- _Work instructions_
Transcribe the entries line for line, starting from the very first line and ending with the line that contains "des éléments numériques) - qui, après la", including both of those lines.

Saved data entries

━━━━━━━━━━━━━━━━━━━━

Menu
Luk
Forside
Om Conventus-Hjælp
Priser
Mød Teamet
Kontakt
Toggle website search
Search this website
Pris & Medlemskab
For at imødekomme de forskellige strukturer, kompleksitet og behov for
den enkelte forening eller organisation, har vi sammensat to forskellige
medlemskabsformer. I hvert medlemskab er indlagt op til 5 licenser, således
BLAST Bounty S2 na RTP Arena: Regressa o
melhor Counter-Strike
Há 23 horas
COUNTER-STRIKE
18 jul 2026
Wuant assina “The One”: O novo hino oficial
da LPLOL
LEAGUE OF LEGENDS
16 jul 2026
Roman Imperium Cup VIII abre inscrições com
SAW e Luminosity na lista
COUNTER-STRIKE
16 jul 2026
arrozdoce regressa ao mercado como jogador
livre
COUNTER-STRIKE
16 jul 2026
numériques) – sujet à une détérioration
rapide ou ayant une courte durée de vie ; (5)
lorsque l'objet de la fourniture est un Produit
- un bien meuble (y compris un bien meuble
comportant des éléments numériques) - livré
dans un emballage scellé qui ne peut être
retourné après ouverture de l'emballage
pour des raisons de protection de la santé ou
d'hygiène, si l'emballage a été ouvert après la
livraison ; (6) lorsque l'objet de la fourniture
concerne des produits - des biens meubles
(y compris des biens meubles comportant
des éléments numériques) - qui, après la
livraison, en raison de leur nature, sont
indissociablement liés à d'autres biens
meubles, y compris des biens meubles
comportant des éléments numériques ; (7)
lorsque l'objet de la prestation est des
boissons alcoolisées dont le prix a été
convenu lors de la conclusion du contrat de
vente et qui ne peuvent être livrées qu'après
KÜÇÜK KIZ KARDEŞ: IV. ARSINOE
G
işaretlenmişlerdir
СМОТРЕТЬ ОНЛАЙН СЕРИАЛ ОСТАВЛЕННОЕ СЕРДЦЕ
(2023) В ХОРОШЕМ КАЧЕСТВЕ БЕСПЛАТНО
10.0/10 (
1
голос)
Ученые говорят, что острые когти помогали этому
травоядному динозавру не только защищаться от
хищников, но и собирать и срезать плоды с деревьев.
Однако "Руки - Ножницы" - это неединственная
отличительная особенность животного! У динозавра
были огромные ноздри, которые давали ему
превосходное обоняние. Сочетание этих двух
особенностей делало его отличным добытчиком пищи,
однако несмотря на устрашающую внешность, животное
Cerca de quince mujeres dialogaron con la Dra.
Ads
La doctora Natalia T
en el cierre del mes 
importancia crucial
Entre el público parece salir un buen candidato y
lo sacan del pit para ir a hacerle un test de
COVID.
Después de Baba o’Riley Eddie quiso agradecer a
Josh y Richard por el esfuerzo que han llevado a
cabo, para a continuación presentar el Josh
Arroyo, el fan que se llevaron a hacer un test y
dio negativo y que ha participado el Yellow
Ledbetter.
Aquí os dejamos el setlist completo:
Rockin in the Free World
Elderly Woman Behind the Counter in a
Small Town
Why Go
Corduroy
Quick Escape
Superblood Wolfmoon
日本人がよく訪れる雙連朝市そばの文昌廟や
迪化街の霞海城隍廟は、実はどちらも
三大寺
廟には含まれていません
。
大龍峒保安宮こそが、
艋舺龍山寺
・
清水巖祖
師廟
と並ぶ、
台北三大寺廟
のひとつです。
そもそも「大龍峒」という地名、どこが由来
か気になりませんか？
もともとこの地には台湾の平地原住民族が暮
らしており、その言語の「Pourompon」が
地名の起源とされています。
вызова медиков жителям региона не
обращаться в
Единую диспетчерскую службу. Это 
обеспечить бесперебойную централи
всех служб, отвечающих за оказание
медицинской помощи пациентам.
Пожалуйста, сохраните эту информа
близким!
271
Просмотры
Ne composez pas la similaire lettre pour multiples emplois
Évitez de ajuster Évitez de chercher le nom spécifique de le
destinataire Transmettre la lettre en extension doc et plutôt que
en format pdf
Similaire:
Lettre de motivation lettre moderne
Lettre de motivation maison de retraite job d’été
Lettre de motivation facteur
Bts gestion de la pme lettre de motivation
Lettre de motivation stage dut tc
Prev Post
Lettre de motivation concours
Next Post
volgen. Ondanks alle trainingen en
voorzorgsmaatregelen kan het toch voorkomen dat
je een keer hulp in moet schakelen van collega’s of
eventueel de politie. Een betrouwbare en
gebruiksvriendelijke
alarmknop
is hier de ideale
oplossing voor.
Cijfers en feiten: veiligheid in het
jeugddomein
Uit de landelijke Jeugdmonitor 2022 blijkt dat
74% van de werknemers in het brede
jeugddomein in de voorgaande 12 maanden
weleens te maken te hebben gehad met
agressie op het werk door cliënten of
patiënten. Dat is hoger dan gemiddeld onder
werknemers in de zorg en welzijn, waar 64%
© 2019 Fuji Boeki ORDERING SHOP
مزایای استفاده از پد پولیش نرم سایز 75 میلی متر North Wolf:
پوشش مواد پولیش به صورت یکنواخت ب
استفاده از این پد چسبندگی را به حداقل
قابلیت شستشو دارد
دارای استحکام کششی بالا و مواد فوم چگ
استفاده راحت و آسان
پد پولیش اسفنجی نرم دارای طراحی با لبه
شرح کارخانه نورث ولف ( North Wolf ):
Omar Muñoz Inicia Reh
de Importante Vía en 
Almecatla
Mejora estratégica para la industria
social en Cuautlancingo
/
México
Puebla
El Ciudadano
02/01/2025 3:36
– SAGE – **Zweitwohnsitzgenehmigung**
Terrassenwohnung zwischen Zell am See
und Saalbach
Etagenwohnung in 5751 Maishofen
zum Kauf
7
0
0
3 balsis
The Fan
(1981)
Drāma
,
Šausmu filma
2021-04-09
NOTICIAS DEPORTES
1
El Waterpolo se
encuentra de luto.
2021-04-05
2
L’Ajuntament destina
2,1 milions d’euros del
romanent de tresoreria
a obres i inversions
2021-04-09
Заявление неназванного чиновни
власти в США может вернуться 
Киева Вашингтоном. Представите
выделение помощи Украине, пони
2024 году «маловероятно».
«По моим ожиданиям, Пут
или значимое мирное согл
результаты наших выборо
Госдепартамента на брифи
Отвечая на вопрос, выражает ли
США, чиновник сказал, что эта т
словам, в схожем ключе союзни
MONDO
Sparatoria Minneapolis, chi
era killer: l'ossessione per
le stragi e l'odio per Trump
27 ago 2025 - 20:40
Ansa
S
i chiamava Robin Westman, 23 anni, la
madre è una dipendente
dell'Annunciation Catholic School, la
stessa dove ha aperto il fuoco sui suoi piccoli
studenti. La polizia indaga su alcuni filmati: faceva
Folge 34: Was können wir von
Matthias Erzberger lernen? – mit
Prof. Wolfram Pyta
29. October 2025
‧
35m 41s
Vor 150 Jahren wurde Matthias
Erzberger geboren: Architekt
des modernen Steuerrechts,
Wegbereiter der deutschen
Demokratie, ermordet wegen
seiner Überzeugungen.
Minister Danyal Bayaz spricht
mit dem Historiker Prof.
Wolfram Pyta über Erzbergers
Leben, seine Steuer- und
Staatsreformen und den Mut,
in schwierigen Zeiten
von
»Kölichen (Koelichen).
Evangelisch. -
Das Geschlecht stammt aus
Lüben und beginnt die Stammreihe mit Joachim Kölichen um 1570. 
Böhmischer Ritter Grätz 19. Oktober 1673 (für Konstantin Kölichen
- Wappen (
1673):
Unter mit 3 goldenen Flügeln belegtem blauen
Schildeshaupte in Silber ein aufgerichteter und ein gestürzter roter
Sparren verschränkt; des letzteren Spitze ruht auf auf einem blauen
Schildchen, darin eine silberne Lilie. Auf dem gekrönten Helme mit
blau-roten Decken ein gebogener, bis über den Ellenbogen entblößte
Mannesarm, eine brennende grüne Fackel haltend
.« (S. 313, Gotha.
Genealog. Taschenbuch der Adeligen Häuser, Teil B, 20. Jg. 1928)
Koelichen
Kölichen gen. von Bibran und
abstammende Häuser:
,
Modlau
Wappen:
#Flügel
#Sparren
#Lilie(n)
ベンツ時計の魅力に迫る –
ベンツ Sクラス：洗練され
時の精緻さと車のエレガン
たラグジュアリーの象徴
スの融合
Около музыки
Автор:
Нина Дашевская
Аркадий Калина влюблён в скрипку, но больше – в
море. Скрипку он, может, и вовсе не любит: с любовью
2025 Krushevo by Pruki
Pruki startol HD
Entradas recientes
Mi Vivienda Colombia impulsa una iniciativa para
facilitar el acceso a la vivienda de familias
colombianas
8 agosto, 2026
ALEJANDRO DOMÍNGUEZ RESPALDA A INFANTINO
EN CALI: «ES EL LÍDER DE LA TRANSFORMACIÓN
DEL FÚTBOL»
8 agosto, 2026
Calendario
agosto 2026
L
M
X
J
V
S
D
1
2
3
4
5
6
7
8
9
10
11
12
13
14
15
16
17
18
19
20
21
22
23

━━━━━━━━━━━━━━━━━━━━

- _Exercise solution_
Menu
Luk
Forside
Om Conventus-Hjælp
Priser
Mød Teamet
Kontakt
Toggle website search
Search this website
Pris & Medlemskab
For at imødekomme de forskellige strukturer, kompleksitet og behov for
den enkelte forening eller organisation, har vi sammensat to forskellige
medlemskabsformer. I hvert medlemskab er indlagt op til 5 licenser, således
BLAST Bounty S2 na RTP Arena: Regressa o
melhor Counter-Strike
Há 23 horas
COUNTER-STRIKE
18 jul 2026
Wuant assina “The One”: O novo hino oficial
da LPLOL
LEAGUE OF LEGENDS
16 jul 2026
Roman Imperium Cup VIII abre inscrições com
SAW e Luminosity na lista
COUNTER-STRIKE
16 jul 2026
arrozdoce regressa ao mercado como jogador
livre
COUNTER-STRIKE
16 jul 2026
numériques) – sujet à une détérioration
rapide ou ayant une courte durée de vie ; (5)
lorsque l'objet de la fourniture est un Produit
- un bien meuble (y compris un bien meuble
comportant des éléments numériques) - livré
dans un emballage scellé qui ne peut être
retourné après ouverture de l'emballage
pour des raisons de protection de la santé ou
d'hygiène, si l'emballage a été ouvert après la
livraison ; (6) lorsque l'objet de la fourniture
concerne des produits - des biens meubles
(y compris des biens meubles comportant
des éléments numériques) - qui, après la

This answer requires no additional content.